Alternative Livelihoods and Displacement

A man pedals a bicycle rickshaw with a sack in Nagpur, while a green auto rickshaw with passengers and an orange roof follows, on a street in an urban setting.
Alternative Livelihoods and Displacement

The transformation forced pullers into different survival strategies. The e-rickshaw drivers encountered by reporters came from varied backgrounds.


They included a factory worker, an embroidery craftsman, a vegetable seller, a cycle mechanic and even a supplier of laboratory equipment in schools who purchased an e-rickshaw after business was hit during lockdown. A couple of them were former cycle rickshaw pullers, too.


Some cycle rickshaw pullers managed to transition. Kailash Dhamaye, who earlier pulled a cycle rickshaw, managed to buy an electric vehicle.


He got Rs 25,000 for the down payment. He had owned it for two years, finding it better than a cycle rickshaw, though he had to borrow Rs 30,000 to replace the battery.

The lockdown period accelerated this displacement. Mohammed Sultan, a rickshaw driver, and his family were thrown to the streets after three months of no work. They had been living in a rented room at Sindi Bhavan Slum near Tajbagh for Rs 1,600 a month. After three months without income, the landlord asked them to leave. Sultan had been working for 12 years but could not save much. His aged mother lived with his brother, who ran a cycle rickshaw. They were not in a position to feed Sultan's family.


The rickshaw pullers are completely unorganised. Over a decade ago, there was a union leader who is no more. This lack of organisation left pullers vulnerable to exploitation by garage owners who rented out rickshaws. Private garage owners exploited poor rickshaw pullers who were pulling cycle rickshaws through abuse and exploitation. The Bombay Public Convenience Act of 1920 had provisions that were being violated as garage proprietors plied unauthorised cycle rickshaws in the city, flouting rules and leading to traffic congestion on busy roads.


Nagpur Rickshaw Company, a firm over 70 years old making cycle rickshaws, shifted into the e-rickshaw business five years before 2020. It began as the first agency of Maxi brand e-rickshaws and later sold a different brand. There was no longer a demand for cycle rickshaws even though the product had a very long life. Rickshaw pullers pointed out that e-rickshaws take passengers fast, so hardly anyone hails a cycle rickshaw anymore.

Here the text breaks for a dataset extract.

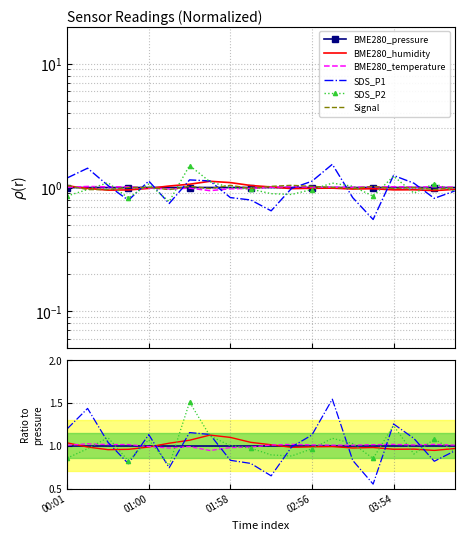

The value of BME280_humidity at 04:37 is 1.0. True or false?

True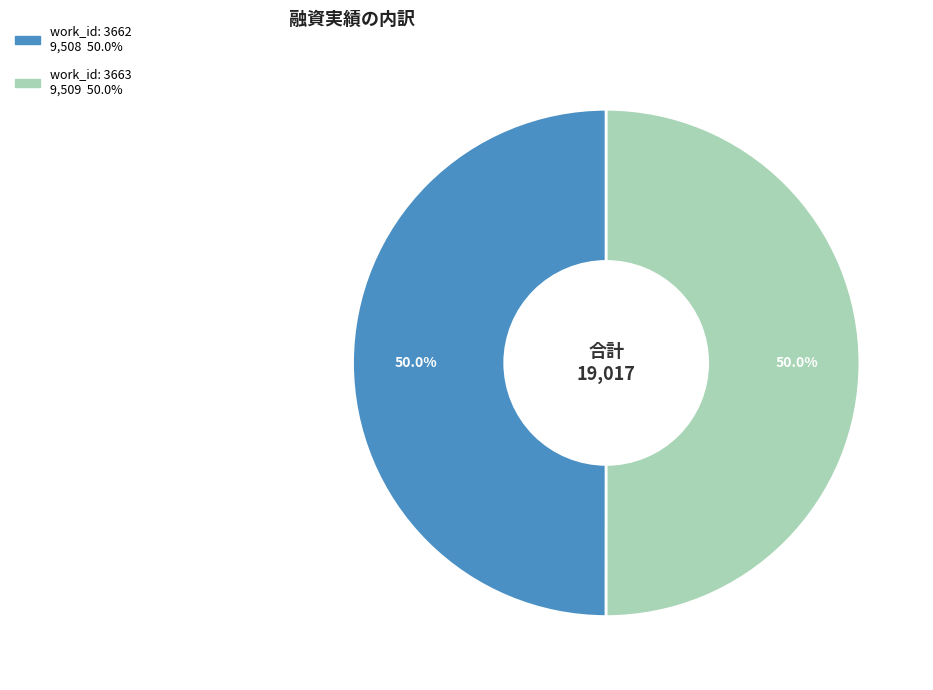

What percentage is NOT represented by work_id: 3663?

50.0%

The disappearance was nearly complete by 2018. A Marathi news report from December 2018 noted that cycle rickshaws, which once had a tremendous presence in Nagpur as the primary means of intracity transport, had come to a standstill.


The number of rickshaws, which once stood at over 20,000, had dwindled to just those that could be counted on fingers. The production of cycle rickshaws had stopped because there were no sales.

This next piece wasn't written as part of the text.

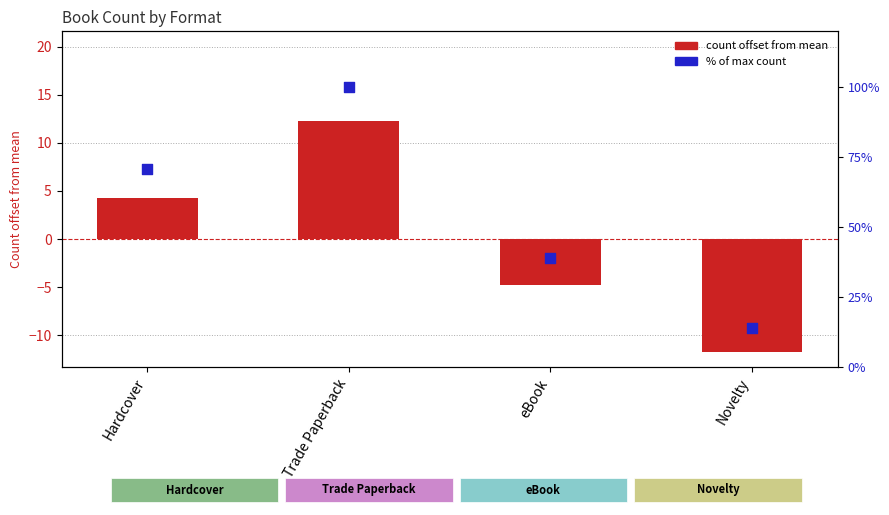

Which series has the largest Y range (max minus min)?

% of max count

Advanced transport vehicles pushed rickshaws into obsolescence. Drivers searched for new forms of employment. In the past, if anyone wanted to go anywhere in the city, there were only two options, auto or cycle rickshaw.

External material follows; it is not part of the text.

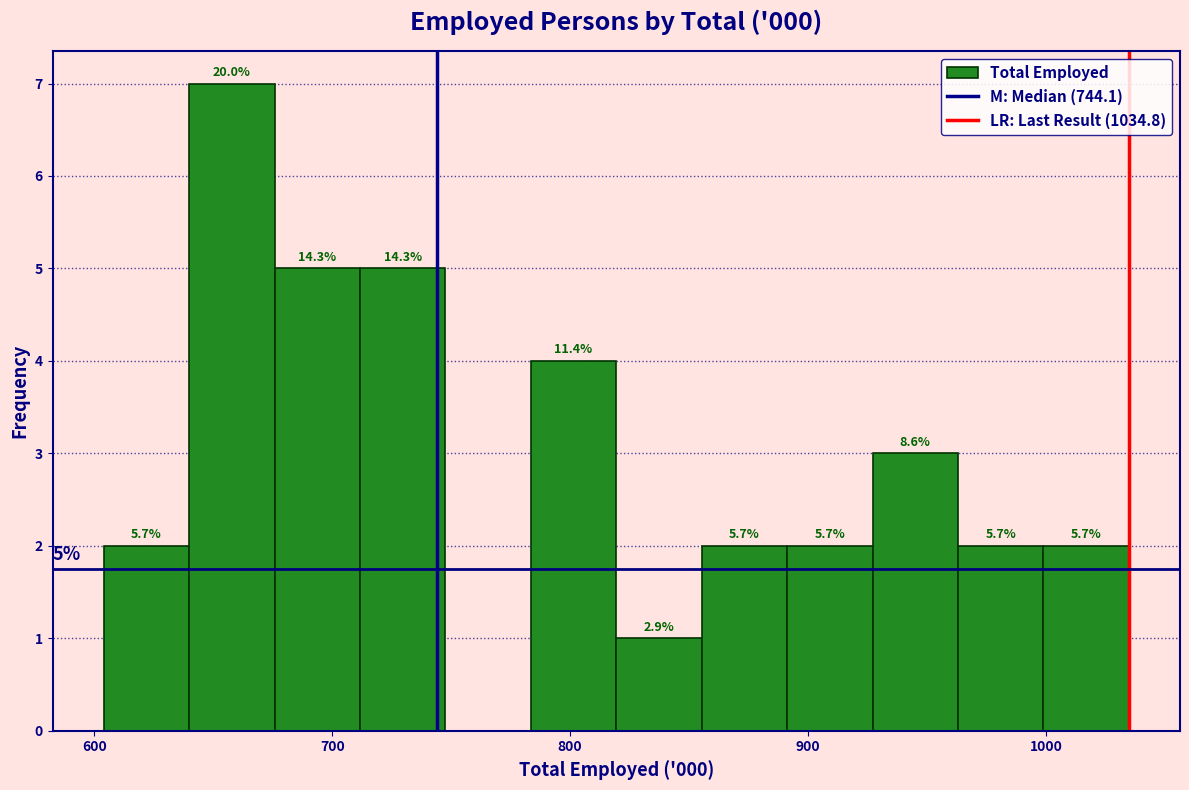

Around what value on the x-axis is the tallest bar? Give the approximate position of its centre, as read against the axis.

660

Due to low cost and availability of time, the second option was naturally chosen. That was an era when human power was given more importance than horsepower. While travelling in these cycle rickshaws, if there was an uphill climb, passengers would get down and walk, sometimes even pushing the rickshaw. But no one felt any shame in it.


After reaching the desired place, looking at the sweating rickshaw driver, there were people who would voluntarily give two paise more than the fixed rate.


However, the mode of transport that connected people to people has become almost extinct today. Cabs and auto rickshaws left rickshaw drivers facing starvation.


Cycle rickshaws were considered an important means for moving around in lanes and bylanes, but e-rickshaws of the same size eliminated even that need.


The transformation from manual rickshaws to electric alternatives reshaped Nagpur's transport landscape entirely.


Former pullers, many elderly and with no other skills, found themselves marginalised by technology they could not afford.

Those who remained pulled loads rather than passengers, earning barely enough for daily survival. The homeless pullers who once slept in their rickshaws after their last customer now face an uncertain future, casualties of urban development that moved faster than their ability to adapt.